▶ **Activities**
• a. Translate this sentence from the forum thread on unlicensed electrical work into Spanish: "Inspect every inch of the existing work you can lay eyes on."
• b. Reproduce everything in the forum thread on unlicensed electrical work from "So: If the HO" down to "the job accordingly.".

▶ **Page extract**
▼
View attachment Insp of Concealed Work 2-1-11 (1).pdf


----------



## kbsparky (Sep 20, 2007)

Simple procedure:

REMOVE everything they installed, and then start from scratch and install it all over again.

Problem solved.


----------



## 480sparky (Sep 20, 2007)

So: If the HO tried to have the job done by someone without a license and gets caught, they should be punished by............?

All licensed electricians should shun them? Then how do they get the work completed legally? Does this 'teach them a lesson'?


And how does hiring an unlicensed person equate to 'stealing' our work? Since when does it belong to 'us' in the first place?



The best course of action: Don't just get a permit and slam the job done. Take every joint apart, meg every piece of cable. Inspect every inch of the existing work you can lay eyes on. If anything is not up to par, take whatever action is necessary to correct it. In the end, you'll have a job done to Code minimum and your own standards. That, and price the job accordingly.


----------



## Amish Electrician (Jan 2, 2010)

"And how does hiring an unlicensed person equate to 'stealing' our work? Since when does it belong to 'us' in the first place?"
▲
▶ **Data excerpt**
▼
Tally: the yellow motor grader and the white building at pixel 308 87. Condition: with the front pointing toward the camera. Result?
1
▲
▶ **Results for the exercise**
• a. Inspecciona cada pulgada del trabajo existente que puedas ver.

• b.
So: If the HO tried to have the job done by someone without a license and gets caught, they should be punished by............?

All licensed electricians should shun them? Then how do they get the work completed legally? Does this 'teach them a lesson'?


And how does hiring an unlicensed person equate to 'stealing' our work? Since when does it belong to 'us' in the first place?



The best course of action: Don't just get a permit and slam the job done. Take every joint apart, meg every piece of cable. Inspect every inch of the existing work you can lay eyes on. If anything is not up to par, take whatever action is necessary to correct it. In the end, you'll have a job done to Code minimum and your own standards. That, and price the job accordingly.